- Exercise -
Give back exactly the lines from the beginning of the listing below to the line holding "Om lokalmarknaden", both ends included; the pictures stay out.

- Task inputs -
···

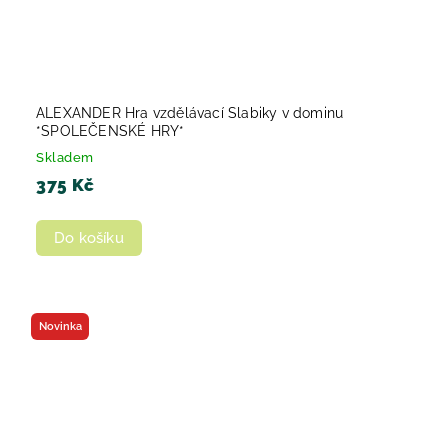
ALEXANDER Hra vzdělávací Slabiky v dominu
*SPOLEČENSKÉ HRY*
Skladem
375 Kč
Do košíku
Novinka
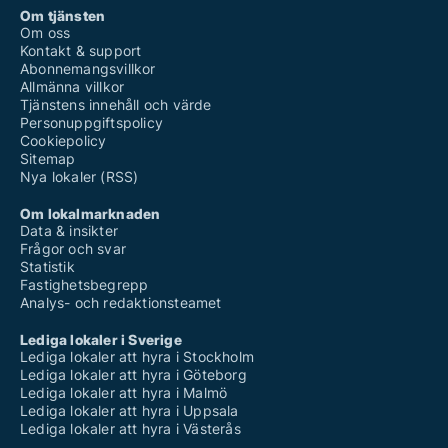
Om tjänsten
Om oss
Kontakt & support
Abonnemangsvillkor
Allmänna villkor
Tjänstens innehåll och värde
Personuppgiftspolicy
Cookiepolicy
Sitemap
Nya lokaler (RSS)
Om lokalmarknaden
Data & insikter
Frågor och svar
Statistik
Fastighetsbegrepp
Analys- och redaktionsteamet
Lediga lokaler i Sverige
Lediga lokaler att hyra i Stockholm
Lediga lokaler att hyra i Göteborg
Lediga lokaler att hyra i Malmö
Lediga lokaler att hyra i Uppsala
Lediga lokaler att hyra i Västerås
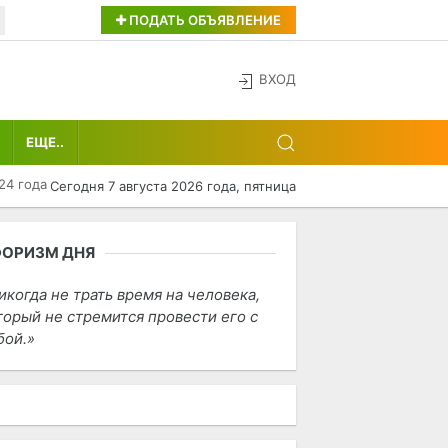
ПОДАТЬ ОБЪЯВЛЕНИЕ
ВХОД
ЕЩЕ..
24 года
Сегодня 7 августа 2026 года, пятница
ФОРИЗМ ДНЯ
икогда не трать время на человека,
торый не стремится провести его с
бой.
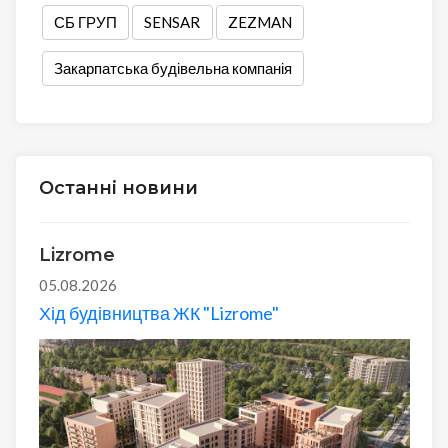
СБ ГРУП
SENSAR
ZEZMAN
Закарпатська будівельна компанія
Останні новини
Lizrome
05.08.2026
Хід будівництва ЖК "Lizrome"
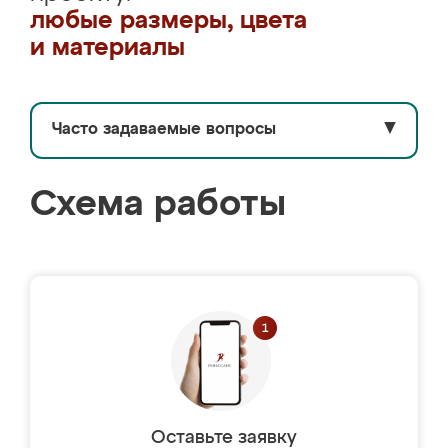
любые размеры, цвета
и материалы
Часто задаваемые вопросы
▼
Схема работы
Оставьте заявку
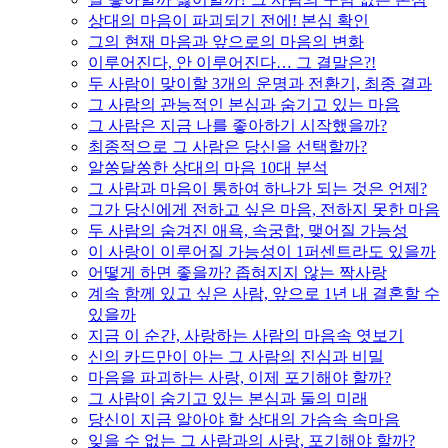
상대의 마음이 파괴되기 전에! 본심 확인
그의 현재 마음과 앞으로의 마음의 변화
이루어진다, 안 이루어진다… 그 결말은?!
두 사람이 맞이할 3개의 운명과 전환기, 최종 결과
그 사람의 관능적인 본심과 숨기고 있는 마음
그 사람은 지금 나를 좋아하기 시작했을까?
최종적으로 그 사람은 당신을 선택할까?
알쏭달쏭한 상대의 마음 10대 분석
그 사람과 마음이 통하여 하나가 되는 것은 언제?
그가 당신에게 전하고 싶은 마음, 전하지 못한 마음
두 사람의 숨겨진 애욕, 속궁합, 맺어질 가능성
이 사랑이 이루어질 가능성이 1퍼센트라도 있을까
어떻게 하면 좋을까? 좁혀지지 않는 짝사랑
계속 함께 있고 싶은 사람, 앞으로 1년 내 결혼할 수
있을까
지금 이 순간, 사랑하는 사람의 마음속 엿보기
신의 카드만이 아는 그 사람의 진심과 비밀
마음을 파괴하는 사랑, 이제 포기해야 할까?
그 사람이 숨기고 있는 본심과 둘의 미래
당신이 지금 알아야 할 상대의 가슴속 속마음
잊을 수 없는 그 사람과의 사랑, 포기해야 할까?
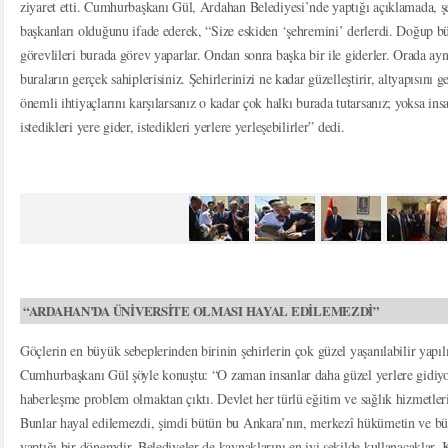
ziyaret etti. Cumhurbaşkanı Gül, Ardahan Belediyesi’nde yaptığı açıklamada, şeh
başkanları olduğunu ifade ederek, “Size eskiden ‘şehremini’ derlerdi. Doğup 
görevlileri burada görev yaparlar. Ondan sonra başka bir ile giderler. Orada ayn
buraların gerçek sahiplerisiniz. Şehirlerinizi ne kadar güzelleştirir, altyapısını ge
önemli ihtiyaçlarını karşılarsanız o kadar çok halkı burada tutarsanız; yoksa insa
istedikleri yere gider, istedikleri yerlere yerleşebilirler” dedi.
“ARDAHAN’DA ÜNİVERSİTE OLMASI HAYAL EDİLEMEZDİ”
Göçlerin en büyük sebeplerinden birinin şehirlerin çok güzel yaşanılabilir ya
Cumhurbaşkanı Gül şöyle konuştu: “O zaman insanlar daha güzel yerlere gidiyo
haberleşme problem olmaktan çıktı. Devlet her türlü eğitim ve sağlık hizmetleri
Bunlar hayal edilemezdi, şimdi bütün bu Ankara’nın, merkezî hükümetin ve büt
yaptığı bir dönemdir. Belediyeler de kaynaklarını en iyi şekilde kullanacaklar. 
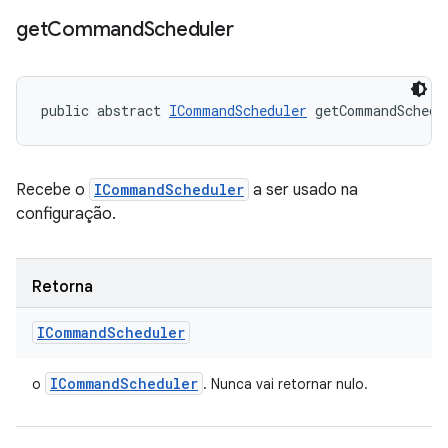
get
Command
Scheduler
public abstract 
ICommandScheduler
 getCommandSchedu
Recebe o
ICommandScheduler
a ser usado na
configuração.
Retorna
ICommand
Scheduler
ICommand
Scheduler
o
. Nunca vai retornar nulo.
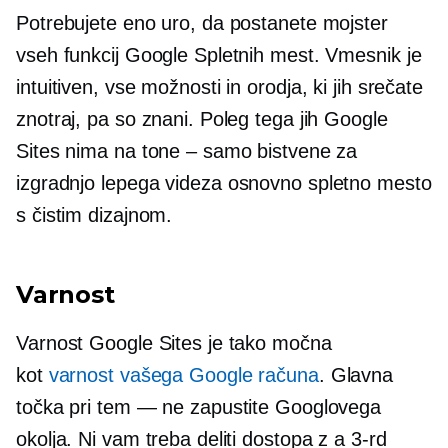
Potrebujete eno uro, da postanete mojster
vseh funkcij Google Spletnih mest. Vmesnik je
intuitiven, vse možnosti in orodja, ki jih srečate
znotraj, pa so znani. Poleg tega jih Google
Sites nima na tone – samo bistvene za
izgradnjo
lepega videza
osnovno spletno mesto
s čistim dizajnom.
Varnost
Varnost Google Sites je tako močna
kot
varnost vašega Google računa
. Glavna
točka pri tem — ne zapustite Googlovega
okolja. Ni vam treba deliti dostopa z a
3-rd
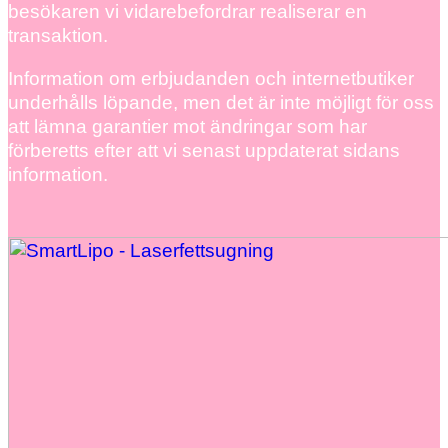
besökaren vi vidarebefordrar realiserar en
transaktion.
Information om erbjudanden och internetbutiker
underhålls löpande, men det är inte möjligt för oss
att lämna garantier mot ändringar som har
förberetts efter att vi senast uppdaterat sidans
information.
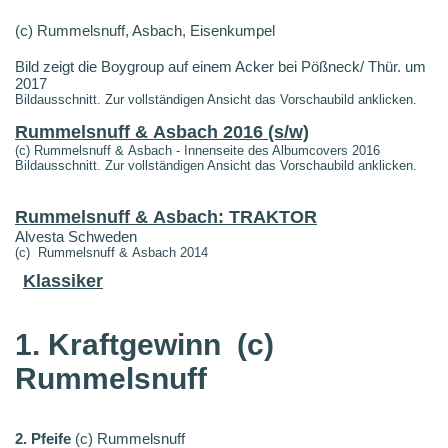
(c) Rummelsnuff, Asbach, Eisenkumpel
Bild zeigt die Boygroup auf einem Acker bei Pößneck/ Thür. um
2017
Bildausschnitt. Zur vollständigen Ansicht das Vorschaubild anklicken.
Rummelsnuff & Asbach 2016 (s/w)
(c) Rummelsnuff & Asbach - Innenseite des Albumcovers 2016
Bildausschnitt. Zur vollständigen Ansicht das Vorschaubild anklicken.
Rummelsnuff & Asbach: TRAKTOR
Alvesta Schweden
(c) Rummelsnuff & Asbach 2014
Klassiker
1. Kraftgewinn
(c)
Rummelsnuff
2. Pfeife
(c) Rummelsnuff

···

- Expected answer -
ALEXANDER Hra vzdělávací Slabiky v dominu
*SPOLEČENSKÉ HRY*
Skladem
375 Kč
Do košíku
Novinka
Om tjänsten
Om oss
Kontakt & support
Abonnemangsvillkor
Allmänna villkor
Tjänstens innehåll och värde
Personuppgiftspolicy
Cookiepolicy
Sitemap
Nya lokaler (RSS)
Om lokalmarknaden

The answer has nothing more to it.